▸ **Work order**: Transcribe the text of each row below character for character, line by line, and omit the pictures from your answer.

▸ **Working data**:

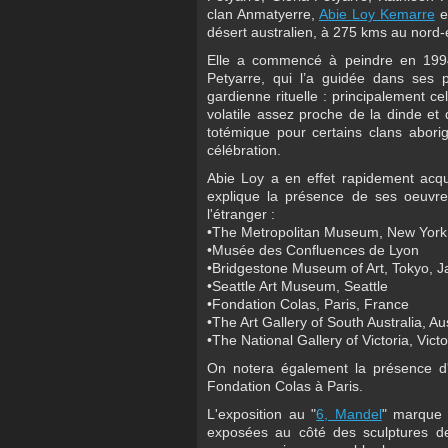
clan Anmatyerre,
Abie Loy Kemarre
e
désert australien, à 275 kms au nord-e
Elle a commencé à peindre en 1994
Petyarre, qui l’a guidée dans ses p
gardienne rituelle : principalement c
volatile assez proche de la dinde e
totémique pour certains clans aborig
célébration.
Abie Loy a en effet rapidement acqu
explique la présence de ses oeuvres
l'étranger :
•The Metropolitan Museum, New York
•Musée des Confluences de Lyon
•Bridgestone Museum of Art, Tokyo, 
•Seattle Art Museum, Seattle
•Fondation Colas, Paris, France
•The Art Gallery of South Australia, Aus
•The National Gallery of Victoria, Victor
On notera également la présence d'
Fondation Colas à Paris.
L'exposition au "
6, Mandel
" marque 
exposées au côté des sculptures 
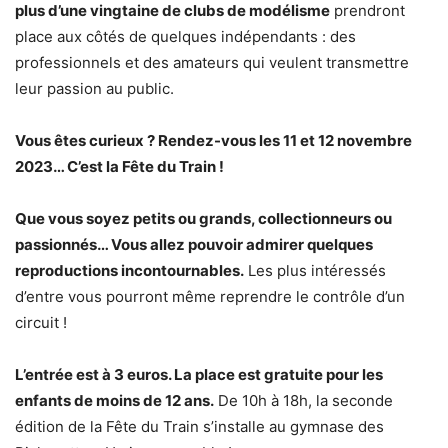
plus d’une vingtaine de clubs de modélisme
prendront
place aux côtés de quelques indépendants : des
professionnels et des amateurs qui veulent transmettre
leur passion au public.
Vous êtes curieux ? Rendez-vous les 11 et 12 novembre
2023… C’est la Fête du Train !
Que vous soyez petits ou grands, collectionneurs ou
passionnés… Vous allez pouvoir admirer quelques
reproductions incontournables.
Les plus intéressés
d’entre vous pourront même reprendre le contrôle d’un
circuit !
L’entrée est à 3 euros. La place est gratuite pour les
enfants de moins de 12 ans.
De 10h à 18h, la seconde
édition de la Fête du Train s’installe au gymnase des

▸ **Solution below**:
clan Anmatyerre,
Abie Loy Kemarre
e
désert australien, à 275 kms au nord-e
Elle a commencé à peindre en 1994
Petyarre, qui l’a guidée dans ses p
gardienne rituelle : principalement c
volatile assez proche de la dinde e
totémique pour certains clans aborig
célébration.
Abie Loy a en effet rapidement acqu
explique la présence de ses oeuvres
l'étranger :
•The Metropolitan Museum, New York
•Musée des Confluences de Lyon
•Bridgestone Museum of Art, Tokyo, 
•Seattle Art Museum, Seattle
•Fondation Colas, Paris, France
•The Art Gallery of South Australia, Aus
•The National Gallery of Victoria, Victor
On notera également la présence d'
Fondation Colas à Paris.
L'exposition au "
6, Mandel
" marque 
exposées au côté des sculptures 
plus d’une vingtaine de clubs de modélisme
prendront
place aux côtés de quelques indépendants : des
professionnels et des amateurs qui veulent transmettre
leur passion au public.
Vous êtes curieux ? Rendez-vous les 11 et 12 novembre
2023… C’est la Fête du Train !
Que vous soyez petits ou grands, collectionneurs ou
passionnés… Vous allez pouvoir admirer quelques
reproductions incontournables.
Les plus intéressés
d’entre vous pourront même reprendre le contrôle d’un
circuit !
L’entrée est à 3 euros. La place est gratuite pour les
enfants de moins de 12 ans.
De 10h à 18h, la seconde
édition de la Fête du Train s’installe au gymnase des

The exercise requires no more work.